SUPPLIED INFORMATION:
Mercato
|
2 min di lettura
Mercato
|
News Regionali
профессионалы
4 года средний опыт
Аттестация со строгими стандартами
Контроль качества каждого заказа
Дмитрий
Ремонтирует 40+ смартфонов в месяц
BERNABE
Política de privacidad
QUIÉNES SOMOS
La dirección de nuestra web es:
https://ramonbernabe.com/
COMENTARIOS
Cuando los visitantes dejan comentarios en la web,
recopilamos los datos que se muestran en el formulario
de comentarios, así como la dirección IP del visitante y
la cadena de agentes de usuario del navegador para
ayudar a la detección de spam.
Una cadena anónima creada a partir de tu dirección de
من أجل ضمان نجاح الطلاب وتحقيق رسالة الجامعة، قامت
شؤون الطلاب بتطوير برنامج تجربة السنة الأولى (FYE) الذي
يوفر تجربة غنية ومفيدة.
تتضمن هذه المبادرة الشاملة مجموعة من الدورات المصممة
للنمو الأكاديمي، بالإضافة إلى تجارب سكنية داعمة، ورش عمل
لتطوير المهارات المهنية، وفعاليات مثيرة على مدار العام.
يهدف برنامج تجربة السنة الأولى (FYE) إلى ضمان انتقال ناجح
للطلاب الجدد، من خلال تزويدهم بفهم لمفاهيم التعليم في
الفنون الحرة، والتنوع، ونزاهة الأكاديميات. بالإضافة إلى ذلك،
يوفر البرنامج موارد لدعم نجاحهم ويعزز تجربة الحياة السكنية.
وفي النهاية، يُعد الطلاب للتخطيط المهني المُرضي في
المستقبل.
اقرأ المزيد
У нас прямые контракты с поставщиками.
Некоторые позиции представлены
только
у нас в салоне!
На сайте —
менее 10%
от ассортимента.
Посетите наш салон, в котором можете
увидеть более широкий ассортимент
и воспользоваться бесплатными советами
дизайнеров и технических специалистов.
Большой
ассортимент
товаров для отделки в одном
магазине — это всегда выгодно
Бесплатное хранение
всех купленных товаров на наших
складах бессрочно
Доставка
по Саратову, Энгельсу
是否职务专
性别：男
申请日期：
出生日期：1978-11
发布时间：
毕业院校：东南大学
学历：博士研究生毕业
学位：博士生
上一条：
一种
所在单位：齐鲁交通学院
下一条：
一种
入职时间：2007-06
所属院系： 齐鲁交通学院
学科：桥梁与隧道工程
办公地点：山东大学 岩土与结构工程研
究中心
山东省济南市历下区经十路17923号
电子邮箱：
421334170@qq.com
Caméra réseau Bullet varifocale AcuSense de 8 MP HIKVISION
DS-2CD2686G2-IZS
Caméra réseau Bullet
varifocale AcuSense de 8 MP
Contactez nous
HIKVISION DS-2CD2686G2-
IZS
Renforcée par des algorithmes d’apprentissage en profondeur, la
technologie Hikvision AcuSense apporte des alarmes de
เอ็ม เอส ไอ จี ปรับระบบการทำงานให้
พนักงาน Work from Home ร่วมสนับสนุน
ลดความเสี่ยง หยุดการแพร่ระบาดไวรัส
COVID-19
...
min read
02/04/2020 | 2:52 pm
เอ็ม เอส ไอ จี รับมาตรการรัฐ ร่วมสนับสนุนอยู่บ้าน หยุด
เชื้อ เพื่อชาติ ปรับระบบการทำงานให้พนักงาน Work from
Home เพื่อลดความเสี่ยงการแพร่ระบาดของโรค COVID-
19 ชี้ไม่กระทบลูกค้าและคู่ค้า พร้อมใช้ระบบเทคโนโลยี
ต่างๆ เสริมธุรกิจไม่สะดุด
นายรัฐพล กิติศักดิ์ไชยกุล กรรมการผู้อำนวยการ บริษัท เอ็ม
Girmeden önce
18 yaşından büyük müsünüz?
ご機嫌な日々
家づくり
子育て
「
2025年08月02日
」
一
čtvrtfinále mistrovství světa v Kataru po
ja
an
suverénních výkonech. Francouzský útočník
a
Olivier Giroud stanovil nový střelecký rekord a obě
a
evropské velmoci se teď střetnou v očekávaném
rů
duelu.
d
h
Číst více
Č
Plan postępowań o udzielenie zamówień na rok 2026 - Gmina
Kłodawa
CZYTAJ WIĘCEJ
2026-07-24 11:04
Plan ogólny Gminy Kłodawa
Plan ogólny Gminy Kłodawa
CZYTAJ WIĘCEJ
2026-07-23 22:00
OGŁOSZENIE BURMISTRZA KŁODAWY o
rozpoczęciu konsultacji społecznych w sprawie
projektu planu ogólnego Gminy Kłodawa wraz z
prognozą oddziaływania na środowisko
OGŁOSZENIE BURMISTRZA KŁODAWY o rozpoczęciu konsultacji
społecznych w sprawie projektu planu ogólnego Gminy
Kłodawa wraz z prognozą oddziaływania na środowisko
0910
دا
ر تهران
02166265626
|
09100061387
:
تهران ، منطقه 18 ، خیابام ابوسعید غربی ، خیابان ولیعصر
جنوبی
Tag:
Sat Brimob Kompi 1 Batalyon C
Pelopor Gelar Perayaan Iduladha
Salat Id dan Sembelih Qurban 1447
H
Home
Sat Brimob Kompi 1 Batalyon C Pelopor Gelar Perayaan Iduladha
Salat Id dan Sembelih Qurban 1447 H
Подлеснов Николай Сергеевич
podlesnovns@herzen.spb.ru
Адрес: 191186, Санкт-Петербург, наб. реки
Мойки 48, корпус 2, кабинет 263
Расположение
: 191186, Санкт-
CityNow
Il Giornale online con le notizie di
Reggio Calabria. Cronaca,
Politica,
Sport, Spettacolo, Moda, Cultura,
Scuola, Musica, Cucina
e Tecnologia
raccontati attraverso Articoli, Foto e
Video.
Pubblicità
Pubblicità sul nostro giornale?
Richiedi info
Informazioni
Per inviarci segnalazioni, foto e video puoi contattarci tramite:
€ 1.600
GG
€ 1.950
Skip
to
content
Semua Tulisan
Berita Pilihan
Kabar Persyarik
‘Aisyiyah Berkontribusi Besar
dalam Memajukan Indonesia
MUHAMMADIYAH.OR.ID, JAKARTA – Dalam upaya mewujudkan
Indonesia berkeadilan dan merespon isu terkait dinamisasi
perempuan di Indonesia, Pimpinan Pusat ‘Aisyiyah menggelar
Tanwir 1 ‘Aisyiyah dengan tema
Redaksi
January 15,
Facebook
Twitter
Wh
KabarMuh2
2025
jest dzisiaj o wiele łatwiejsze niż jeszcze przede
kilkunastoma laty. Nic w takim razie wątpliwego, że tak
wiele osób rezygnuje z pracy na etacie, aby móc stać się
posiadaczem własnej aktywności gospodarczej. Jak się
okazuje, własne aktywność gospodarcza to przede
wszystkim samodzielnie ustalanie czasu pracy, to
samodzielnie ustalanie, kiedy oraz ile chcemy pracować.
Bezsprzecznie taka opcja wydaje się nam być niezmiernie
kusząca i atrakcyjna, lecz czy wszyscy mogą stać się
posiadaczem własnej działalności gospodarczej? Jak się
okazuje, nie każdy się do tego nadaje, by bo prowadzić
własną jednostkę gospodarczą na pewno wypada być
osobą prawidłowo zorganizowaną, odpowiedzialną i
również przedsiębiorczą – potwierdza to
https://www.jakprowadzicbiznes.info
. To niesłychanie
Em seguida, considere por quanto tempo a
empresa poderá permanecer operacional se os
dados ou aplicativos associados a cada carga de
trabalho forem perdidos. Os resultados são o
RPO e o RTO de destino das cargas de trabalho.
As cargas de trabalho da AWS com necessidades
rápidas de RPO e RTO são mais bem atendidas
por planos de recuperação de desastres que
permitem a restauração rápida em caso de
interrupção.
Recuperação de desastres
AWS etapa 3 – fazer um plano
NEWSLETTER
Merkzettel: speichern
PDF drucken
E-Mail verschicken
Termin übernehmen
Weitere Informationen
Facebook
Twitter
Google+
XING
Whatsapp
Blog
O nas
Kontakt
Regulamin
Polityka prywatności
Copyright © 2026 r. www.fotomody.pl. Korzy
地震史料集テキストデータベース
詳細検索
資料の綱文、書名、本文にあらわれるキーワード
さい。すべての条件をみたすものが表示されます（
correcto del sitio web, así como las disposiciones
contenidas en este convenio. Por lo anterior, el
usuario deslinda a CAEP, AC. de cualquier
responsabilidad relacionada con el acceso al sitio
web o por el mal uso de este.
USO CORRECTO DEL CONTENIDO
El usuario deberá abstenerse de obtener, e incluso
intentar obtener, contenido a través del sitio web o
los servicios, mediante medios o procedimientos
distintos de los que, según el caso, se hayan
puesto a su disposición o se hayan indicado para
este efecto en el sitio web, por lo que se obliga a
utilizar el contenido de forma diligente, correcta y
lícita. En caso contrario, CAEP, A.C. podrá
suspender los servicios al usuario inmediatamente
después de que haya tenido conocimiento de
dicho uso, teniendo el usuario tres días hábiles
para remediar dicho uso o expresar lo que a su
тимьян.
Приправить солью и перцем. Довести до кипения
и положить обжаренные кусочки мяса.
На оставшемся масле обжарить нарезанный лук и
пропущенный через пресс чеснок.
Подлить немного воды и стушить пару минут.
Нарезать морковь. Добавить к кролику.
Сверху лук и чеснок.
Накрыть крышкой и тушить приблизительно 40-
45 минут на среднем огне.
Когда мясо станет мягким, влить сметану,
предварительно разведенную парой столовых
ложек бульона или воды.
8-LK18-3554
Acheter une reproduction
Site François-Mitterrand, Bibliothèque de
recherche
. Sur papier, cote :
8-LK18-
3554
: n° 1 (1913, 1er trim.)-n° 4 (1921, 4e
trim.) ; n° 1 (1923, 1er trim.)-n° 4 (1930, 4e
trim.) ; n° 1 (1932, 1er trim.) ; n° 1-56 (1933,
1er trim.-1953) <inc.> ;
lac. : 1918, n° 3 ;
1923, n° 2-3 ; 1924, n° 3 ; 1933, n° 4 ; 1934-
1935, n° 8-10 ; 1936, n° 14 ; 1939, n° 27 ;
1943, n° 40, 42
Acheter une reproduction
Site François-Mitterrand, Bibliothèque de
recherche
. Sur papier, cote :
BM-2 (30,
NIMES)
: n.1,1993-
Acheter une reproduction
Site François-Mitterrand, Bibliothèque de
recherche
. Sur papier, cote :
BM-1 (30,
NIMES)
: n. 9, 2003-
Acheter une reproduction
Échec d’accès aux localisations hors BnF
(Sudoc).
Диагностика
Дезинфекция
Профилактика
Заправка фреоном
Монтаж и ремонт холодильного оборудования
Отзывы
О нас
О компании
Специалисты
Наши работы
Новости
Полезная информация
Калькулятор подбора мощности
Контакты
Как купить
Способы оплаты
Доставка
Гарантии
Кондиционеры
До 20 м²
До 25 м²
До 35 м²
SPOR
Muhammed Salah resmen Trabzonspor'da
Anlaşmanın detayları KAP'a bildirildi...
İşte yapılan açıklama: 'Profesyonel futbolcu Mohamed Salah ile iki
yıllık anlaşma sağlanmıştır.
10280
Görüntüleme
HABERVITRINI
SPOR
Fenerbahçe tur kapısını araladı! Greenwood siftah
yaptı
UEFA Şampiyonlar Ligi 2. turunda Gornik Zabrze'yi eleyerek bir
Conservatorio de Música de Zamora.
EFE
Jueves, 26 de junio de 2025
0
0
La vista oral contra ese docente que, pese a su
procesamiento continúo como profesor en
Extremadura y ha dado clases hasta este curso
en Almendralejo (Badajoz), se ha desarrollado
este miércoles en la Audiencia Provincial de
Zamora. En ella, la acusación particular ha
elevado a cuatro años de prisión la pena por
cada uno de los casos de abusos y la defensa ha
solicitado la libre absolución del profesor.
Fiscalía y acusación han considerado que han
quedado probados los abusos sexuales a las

YOUR OBJECTIVE:
Out of the data above, give again only the lines starting at the one holding "資料の綱文、書名、本文にあらわれるキーワード" and ending at the one holding "предварительно разведенную парой столовых", unchanged.

ANSWER BOX:
資料の綱文、書名、本文にあらわれるキーワード
さい。すべての条件をみたすものが表示されます（
correcto del sitio web, así como las disposiciones
contenidas en este convenio. Por lo anterior, el
usuario deslinda a CAEP, AC. de cualquier
responsabilidad relacionada con el acceso al sitio
web o por el mal uso de este.
USO CORRECTO DEL CONTENIDO
El usuario deberá abstenerse de obtener, e incluso
intentar obtener, contenido a través del sitio web o
los servicios, mediante medios o procedimientos
distintos de los que, según el caso, se hayan
puesto a su disposición o se hayan indicado para
este efecto en el sitio web, por lo que se obliga a
utilizar el contenido de forma diligente, correcta y
lícita. En caso contrario, CAEP, A.C. podrá
suspender los servicios al usuario inmediatamente
después de que haya tenido conocimiento de
dicho uso, teniendo el usuario tres días hábiles
para remediar dicho uso o expresar lo que a su
тимьян.
Приправить солью и перцем. Довести до кипения
и положить обжаренные кусочки мяса.
На оставшемся масле обжарить нарезанный лук и
пропущенный через пресс чеснок.
Подлить немного воды и стушить пару минут.
Нарезать морковь. Добавить к кролику.
Сверху лук и чеснок.
Накрыть крышкой и тушить приблизительно 40-
45 минут на среднем огне.
Когда мясо станет мягким, влить сметану,
предварительно разведенную парой столовых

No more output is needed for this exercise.